Get Paid To Promote, Get Paid To Popup, Get Paid Display Banner
Popular Post

food: on thinking about lamb...

as I was lying around this morning, debating the precise moment to pull myself out of bed, I started thinking about michael psilakis.
not thinking about him thinking about him, though he does appeal...

i was remembering yesterday’s lunch at anthos, with allison. (is the lamb burger different now that he’s no longer a partner? i have no point of reference--I have to go back to kefi…maybe I should read “how to roast a lamb...” what is it about greek food, it really is so...fresh and bright and good, like sunshine...) and then i thought about all the really good greek places that i've been to: avra, ithaka, snack taverna, uncle nick's...

you see how this can go on and on.

i eventually came to a notion that greek food might be the comforting, rustic, exact opposite of the food I grew up on:

both use root vegetables, but greek roots--beets, for example-- have more water, crunch; filipinos use starchy cassava, maybe some taro, and a lot of purple yam (which I have never even seen in it’s raw form, only as a dehydrated powder or a robust, un-real purple “jam” –which is actually a paste made with grated yam, butter and condensed milk).
they dress with olive oil, citrus; filipinos season with highly fermented, intensely salted pastes and sauces (salted shrimp fry, fish sauce, soy…)
they roast a lamb; we roast a big pig.
they use yogurts and fresh cheese; our pasteurized cheese comes from a can or as sliced singles, wrapped in cellophane, or “queso de bolla” (a big ball of gouda, encased in red wax)...

maybe i was on to something? but then it was time to get up.

anyway. ANTHOS.

***

elegance is in the air at anthos. light and the city filter in through full- frontal windows. the light, when you first enter and stare out from the bar is cool; it warms up as you proceed back to the dining area. it was a full house yesterday.

and there was full menu (including a tempting "raw" meze first course) , a 3-course prix fixe for $28, and a 3-course menu hold-over from restaurant week, for $24. there was no question for me--i was going with the lamb burger, the $28 deal.

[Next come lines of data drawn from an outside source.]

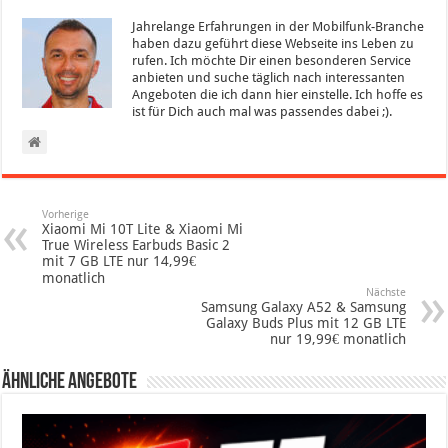
Jahrelange Erfahrungen in der Mobilfunk-Branche
haben dazu geführt diese Webseite ins Leben zu
rufen. Ich möchte Dir einen besonderen Service
anbieten und suche täglich nach interessanten
Angeboten die ich dann hier einstelle. Ich hoffe es
ist für Dich auch mal was passendes dabei ;).
Vorherige
Xiaomi Mi 10T Lite & Xiaomi Mi
True Wireless Earbuds Basic 2
mit 7 GB LTE nur 14,99€
monatlich
Nächste
Samsung Galaxy A52 & Samsung
Galaxy Buds Plus mit 12 GB LTE
nur 19,99€ monatlich
Ähnliche Angebote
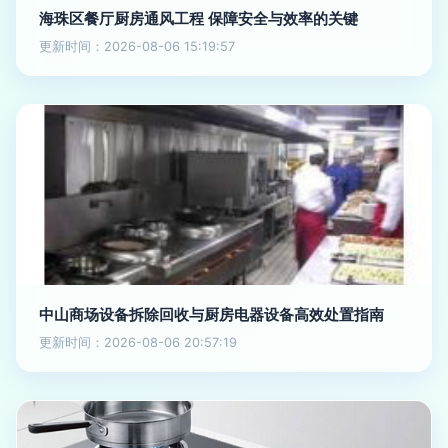
海珠区餐厅厨房通风工程 保障安全与效率的关键
更新时间：2026-08-06 15:19:57
中山商场设备拆除回收与厨房电器设备高效处置指南
更新时间：2026-08-06 20:57:19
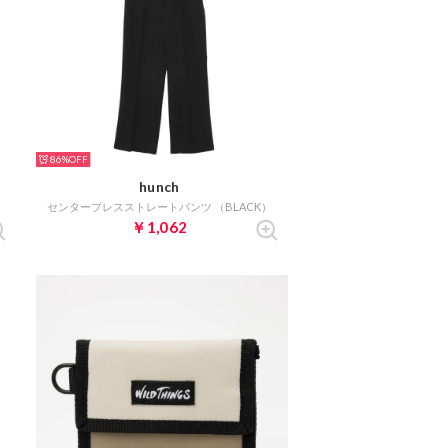
86%
hunch
センタープレスストレートパンツ （BLACK）
￥1,062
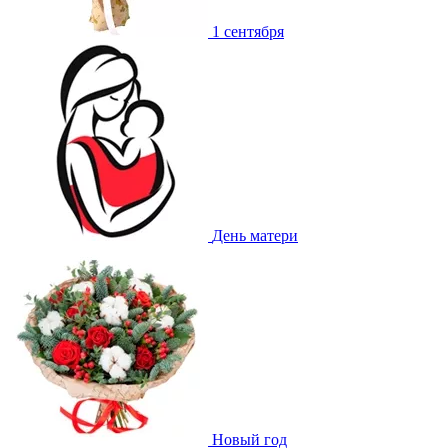
1 сентября
День матери
Новый год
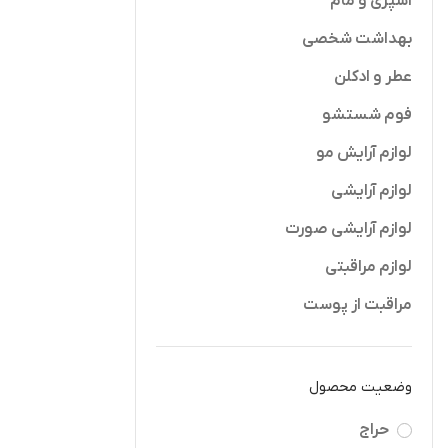
اسپری و مام
بهداشت شخصی
عطر و ادکلن
فوم شستشو
لوازم آرایش مو
ادکلن زنانه او
افزودن به 
لوازم آرایشی
کاوالی فلو
alli Florence
 Cavalli
لوازم آرایشی صورت
5ML
2,700,000
لوازم مراقبتی
مراقبت از پوست
وضعیت محصول
حراج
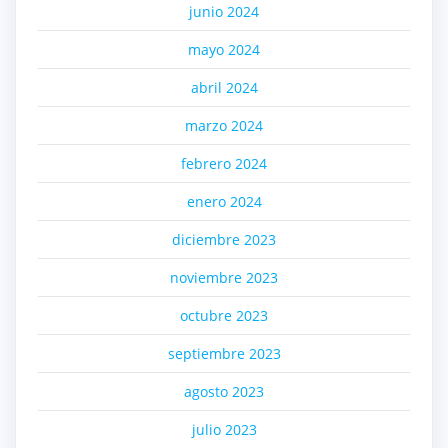
junio 2024
mayo 2024
abril 2024
marzo 2024
febrero 2024
enero 2024
diciembre 2023
noviembre 2023
octubre 2023
septiembre 2023
agosto 2023
julio 2023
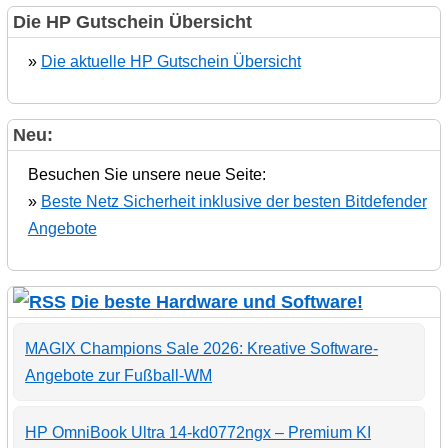
Die HP Gutschein Übersicht
»
Die aktuelle HP Gutschein Übersicht
Neu:
Besuchen Sie unsere neue Seite:
»
Beste Netz Sicherheit inklusive der besten Bitdefender
Angebote
Die beste Hardware und Software!
MAGIX Champions Sale 2026: Kreative Software-
Angebote zur Fußball-WM
HP OmniBook Ultra 14-kd0772ngx – Premium KI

these sheep milk ricotta dumplings must have been lovingly coddled in micro-batches--it's impossible to imagine how they could otherwise turn out perfect bites that have such body and substance under the fork but fall to pudding in the mouth? delicately salty, they are well-matched with leeks and contrasted with crispy fried onions and snappy fresh peas.

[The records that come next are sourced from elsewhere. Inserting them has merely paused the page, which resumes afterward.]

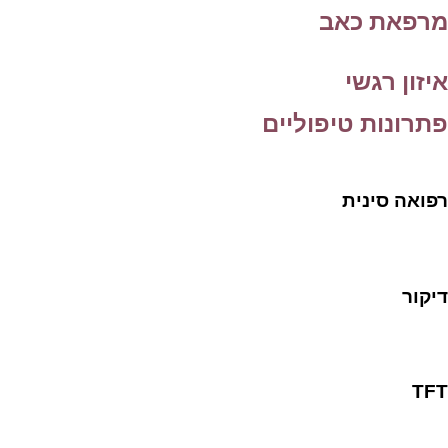
מרפאת כאב
איזון רגשי
פתרונות טיפוליים
רפואה סינית
דיקור
TFT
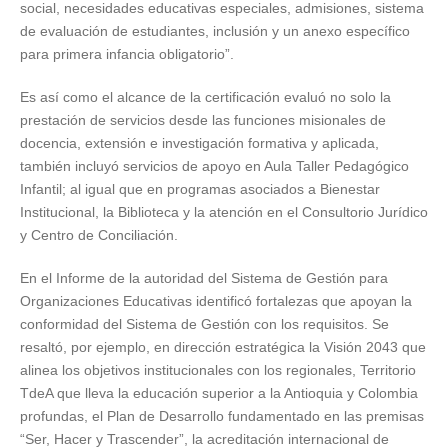
social, necesidades educativas especiales, admisiones, sistema
de evaluación de estudiantes, inclusión y un anexo específico
para primera infancia obligatorio”.
Es así como el alcance de la certificación evaluó no solo la
prestación de servicios desde las funciones misionales de
docencia, extensión e investigación formativa y aplicada,
también incluyó servicios de apoyo en Aula Taller Pedagógico
Infantil; al igual que en programas asociados a Bienestar
Institucional, la Biblioteca y la atención en el Consultorio Jurídico
y Centro de Conciliación.
En el Informe de la autoridad del Sistema de Gestión para
Organizaciones Educativas identificó fortalezas que apoyan la
conformidad del Sistema de Gestión con los requisitos. Se
resaltó, por ejemplo, en dirección estratégica la Visión 2043 que
alinea los objetivos institucionales con los regionales, Territorio
TdeA que lleva la educación superior a la Antioquia y Colombia
profundas, el Plan de Desarrollo fundamentado en las premisas
“Ser, Hacer y Trascender”, la acreditación internacional de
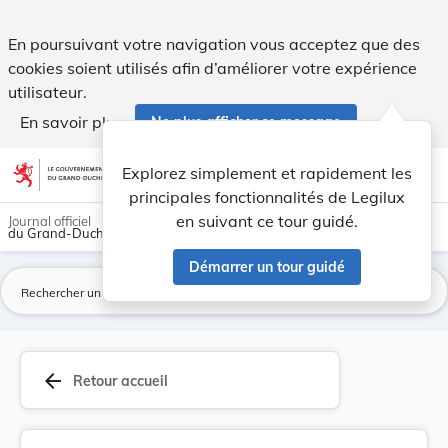
Avenant à la convention du 13 décembre 1993 tel... - Legilu
En poursuivant votre navigation vous acceptez que des
cookies soient utilisés afin d’améliorer votre expérience
utilisateur.
En savoir plus
Ne plus afficher ce message
Aller au contenu
help
light_mode
dark_mode
account_circle
Explorez simplement et rapidement les
Aide
principales fonctionnalités de Legilux
en suivant ce tour guidé.
Journal officiel
du Grand-Duché de Luxembourg
Démarrer un tour guidé
La
arrow_back
Retour accueil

and this is it, what i came for: the lamb burger. i ordered it medium rare, and it arrived medium. but it was still juicy and well-seasoned. in an interview on eater last year, psilakis mentioned that his lamb burger had feta and spicy pepper hktipi and was wrapped in caul fat. i had to look up "caul fat." i noticed red specks in the burger--safe to assume the recipe is the same? also that the red pepper puree is also the base of the sauce that dressed the bun? in any case, it was top-rate. (and: no ketchup required)

dessert options for me were an ice cream sandwich cookie (which i jumped at, at first) and goat cheese panna cotta. but how often do i have the opportunity to try a goat cheese panna cotta? that was obviously the real way to go.


when our server brought this out, i believe my exact words were "everything here is so cute. can i take home that jar?" which i retracted right away (but still hoped he'd say, ok). it's a charming presentation, yes?

but the eating is a little challenging, jamming the little jam spoon in there, and fishing out a little bit of fruit and a little bit of panna cotta. it requires a lot of patience for a few little bites. i don't see many guy friends of mine enjoying this exercise...
but the goat cheese panna cotta was very nice: strong notes of vanilla, and the light tang you enjoy from a fresh greek yogurt.